Tu as dû entendre “Mon travail, c'est ma vie.” Qu'est-ce qu'on peut dire à ces personnes qui s'oublient finalement ?
[Valentin] Avant, les dirigeants d'entreprise, c'était” je ne fais que travailler”. Après, on est passé à “je travaille et je prends du temps pour la famille”. Donc, c'est passé à “je vais prendre du temps sur mon sommeil et mon activité physique pour pouvoir être au travail et être avec la famille”. Maintenant, l'idée, ça va être de trouver un moyen de mettre un peu d'activité physique dans son quotidien pour essayer de prendre soin de soi.
Quand je dis activité physique, attention, je ne parle pas de sport.
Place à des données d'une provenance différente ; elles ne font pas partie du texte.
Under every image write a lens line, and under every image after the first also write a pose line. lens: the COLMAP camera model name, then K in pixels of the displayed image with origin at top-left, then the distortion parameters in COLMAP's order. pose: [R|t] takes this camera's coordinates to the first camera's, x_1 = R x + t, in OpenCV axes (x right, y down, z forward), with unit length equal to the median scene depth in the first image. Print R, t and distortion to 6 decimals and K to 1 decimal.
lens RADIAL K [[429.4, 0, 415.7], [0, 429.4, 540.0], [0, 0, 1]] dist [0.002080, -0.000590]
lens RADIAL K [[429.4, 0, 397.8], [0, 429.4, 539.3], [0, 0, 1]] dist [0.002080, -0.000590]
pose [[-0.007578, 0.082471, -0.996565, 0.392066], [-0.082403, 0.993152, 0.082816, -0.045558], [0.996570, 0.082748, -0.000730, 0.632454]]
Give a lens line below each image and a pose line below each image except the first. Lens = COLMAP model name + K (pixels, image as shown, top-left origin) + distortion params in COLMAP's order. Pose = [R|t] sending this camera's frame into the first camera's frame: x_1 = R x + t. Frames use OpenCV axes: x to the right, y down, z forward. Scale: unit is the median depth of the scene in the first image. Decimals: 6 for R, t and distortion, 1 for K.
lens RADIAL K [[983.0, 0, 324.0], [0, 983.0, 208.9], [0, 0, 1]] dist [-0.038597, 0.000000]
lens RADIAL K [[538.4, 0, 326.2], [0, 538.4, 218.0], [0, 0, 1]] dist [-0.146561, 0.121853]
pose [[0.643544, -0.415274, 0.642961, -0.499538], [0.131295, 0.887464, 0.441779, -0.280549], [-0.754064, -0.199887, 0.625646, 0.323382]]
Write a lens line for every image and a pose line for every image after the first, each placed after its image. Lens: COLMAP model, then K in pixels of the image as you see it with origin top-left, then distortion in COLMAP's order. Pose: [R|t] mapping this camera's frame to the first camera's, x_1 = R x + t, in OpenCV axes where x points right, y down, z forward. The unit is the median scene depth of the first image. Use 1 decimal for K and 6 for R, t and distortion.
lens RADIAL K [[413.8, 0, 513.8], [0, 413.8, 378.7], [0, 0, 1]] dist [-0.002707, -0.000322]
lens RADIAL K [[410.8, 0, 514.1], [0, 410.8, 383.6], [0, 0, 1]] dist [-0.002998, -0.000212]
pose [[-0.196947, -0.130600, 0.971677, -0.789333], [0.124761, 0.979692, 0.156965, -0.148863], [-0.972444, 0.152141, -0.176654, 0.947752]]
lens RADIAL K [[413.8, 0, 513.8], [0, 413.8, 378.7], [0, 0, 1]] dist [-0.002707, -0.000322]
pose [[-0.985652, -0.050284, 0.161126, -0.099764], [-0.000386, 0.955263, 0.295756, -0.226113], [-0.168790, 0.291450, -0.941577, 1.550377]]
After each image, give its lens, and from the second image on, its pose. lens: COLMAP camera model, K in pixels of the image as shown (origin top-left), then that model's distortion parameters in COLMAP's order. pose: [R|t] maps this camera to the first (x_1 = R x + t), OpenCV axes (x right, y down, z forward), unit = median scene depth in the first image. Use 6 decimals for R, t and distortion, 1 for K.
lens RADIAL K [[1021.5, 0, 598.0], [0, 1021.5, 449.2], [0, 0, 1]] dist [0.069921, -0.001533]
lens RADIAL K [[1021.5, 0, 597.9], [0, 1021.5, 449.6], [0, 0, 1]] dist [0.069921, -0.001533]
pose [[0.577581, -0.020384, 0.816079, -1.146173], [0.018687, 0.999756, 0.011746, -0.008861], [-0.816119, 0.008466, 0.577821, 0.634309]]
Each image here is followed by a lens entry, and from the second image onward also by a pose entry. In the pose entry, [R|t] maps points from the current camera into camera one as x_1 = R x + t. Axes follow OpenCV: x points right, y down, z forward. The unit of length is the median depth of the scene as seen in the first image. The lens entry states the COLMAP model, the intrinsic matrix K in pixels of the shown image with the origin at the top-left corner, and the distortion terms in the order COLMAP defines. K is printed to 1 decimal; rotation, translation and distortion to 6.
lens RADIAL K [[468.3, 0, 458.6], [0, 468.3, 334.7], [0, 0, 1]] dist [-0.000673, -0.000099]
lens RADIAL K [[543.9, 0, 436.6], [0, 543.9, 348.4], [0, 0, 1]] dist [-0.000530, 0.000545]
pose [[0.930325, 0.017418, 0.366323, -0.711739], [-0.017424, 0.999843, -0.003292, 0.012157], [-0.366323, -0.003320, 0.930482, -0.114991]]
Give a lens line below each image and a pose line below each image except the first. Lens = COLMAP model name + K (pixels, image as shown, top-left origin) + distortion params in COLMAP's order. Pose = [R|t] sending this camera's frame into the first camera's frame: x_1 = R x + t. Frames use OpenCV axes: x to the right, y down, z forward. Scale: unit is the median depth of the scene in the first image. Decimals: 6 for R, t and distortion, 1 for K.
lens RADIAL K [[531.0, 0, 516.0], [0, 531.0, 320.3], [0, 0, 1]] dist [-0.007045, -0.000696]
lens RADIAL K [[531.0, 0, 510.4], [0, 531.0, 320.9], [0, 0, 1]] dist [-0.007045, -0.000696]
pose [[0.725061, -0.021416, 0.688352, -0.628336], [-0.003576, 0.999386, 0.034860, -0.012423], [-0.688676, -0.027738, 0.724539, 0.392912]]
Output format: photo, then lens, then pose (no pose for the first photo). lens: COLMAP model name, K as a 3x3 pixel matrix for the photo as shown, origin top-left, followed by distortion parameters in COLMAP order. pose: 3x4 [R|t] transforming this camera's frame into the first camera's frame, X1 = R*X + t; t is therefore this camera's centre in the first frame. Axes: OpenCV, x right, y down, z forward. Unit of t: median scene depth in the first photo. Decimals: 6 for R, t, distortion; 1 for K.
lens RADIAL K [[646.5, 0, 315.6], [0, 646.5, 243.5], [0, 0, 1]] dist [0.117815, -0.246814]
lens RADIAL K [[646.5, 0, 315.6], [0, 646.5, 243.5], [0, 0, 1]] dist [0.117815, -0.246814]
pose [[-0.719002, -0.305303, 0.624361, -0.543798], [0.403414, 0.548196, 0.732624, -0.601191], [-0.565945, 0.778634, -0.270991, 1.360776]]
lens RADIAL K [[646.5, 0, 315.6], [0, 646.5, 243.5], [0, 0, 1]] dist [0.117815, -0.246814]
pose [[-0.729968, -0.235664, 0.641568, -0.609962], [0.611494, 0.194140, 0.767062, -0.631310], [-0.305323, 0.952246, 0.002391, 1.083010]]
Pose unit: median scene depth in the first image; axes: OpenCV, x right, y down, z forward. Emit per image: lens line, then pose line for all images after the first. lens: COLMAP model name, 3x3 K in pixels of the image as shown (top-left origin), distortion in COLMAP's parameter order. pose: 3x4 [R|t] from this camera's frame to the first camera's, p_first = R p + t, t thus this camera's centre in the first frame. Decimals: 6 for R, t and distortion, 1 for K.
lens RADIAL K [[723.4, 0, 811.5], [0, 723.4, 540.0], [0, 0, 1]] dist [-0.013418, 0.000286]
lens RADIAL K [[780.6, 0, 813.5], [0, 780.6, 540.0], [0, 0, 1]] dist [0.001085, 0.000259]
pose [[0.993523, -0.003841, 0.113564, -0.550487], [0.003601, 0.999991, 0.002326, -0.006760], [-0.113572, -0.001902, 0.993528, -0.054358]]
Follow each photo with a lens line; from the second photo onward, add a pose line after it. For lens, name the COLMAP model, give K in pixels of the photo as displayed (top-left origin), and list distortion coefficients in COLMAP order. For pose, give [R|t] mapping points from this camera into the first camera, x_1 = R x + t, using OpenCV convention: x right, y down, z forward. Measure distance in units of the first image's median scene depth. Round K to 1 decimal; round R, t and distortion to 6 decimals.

Quand je vous dis de faire de l'activité physique, ça veut dire... marcher un petit peu, faire un peu de vélo, aller chercher votre pain comme vous pouvez à pied ou à vélo, mettez un peu d'activité physique, prenez des escaliers au lieu de prendre l'ascenseur, des choses un peu basiques, mais qui vont mettre un peu plus votre corps en activité, qui va permettre de faire fonctionner votre cœur, vos muscles, et donc de créer tout ce qu'il faut pour pouvoir être en bonne santé.
Qu'est-ce qui fait qu'il y a un écart entre ce que tu viens de nous rappeler et le fait de passer à la mise en place très concrète d'un plan d'action, d'une discipline ?
[Valentin] Ce qui crée cet écart, c'est qu'en fait, je pense qu'il faut être accompagné et de comprendre ce qui fonctionne quand on se met en activité physique, ce que ça crée chez nous. les bénéfices que ça engendre, c'est ce qui permet, je pense, derrière, de réussir à créer une discipline ou une routine.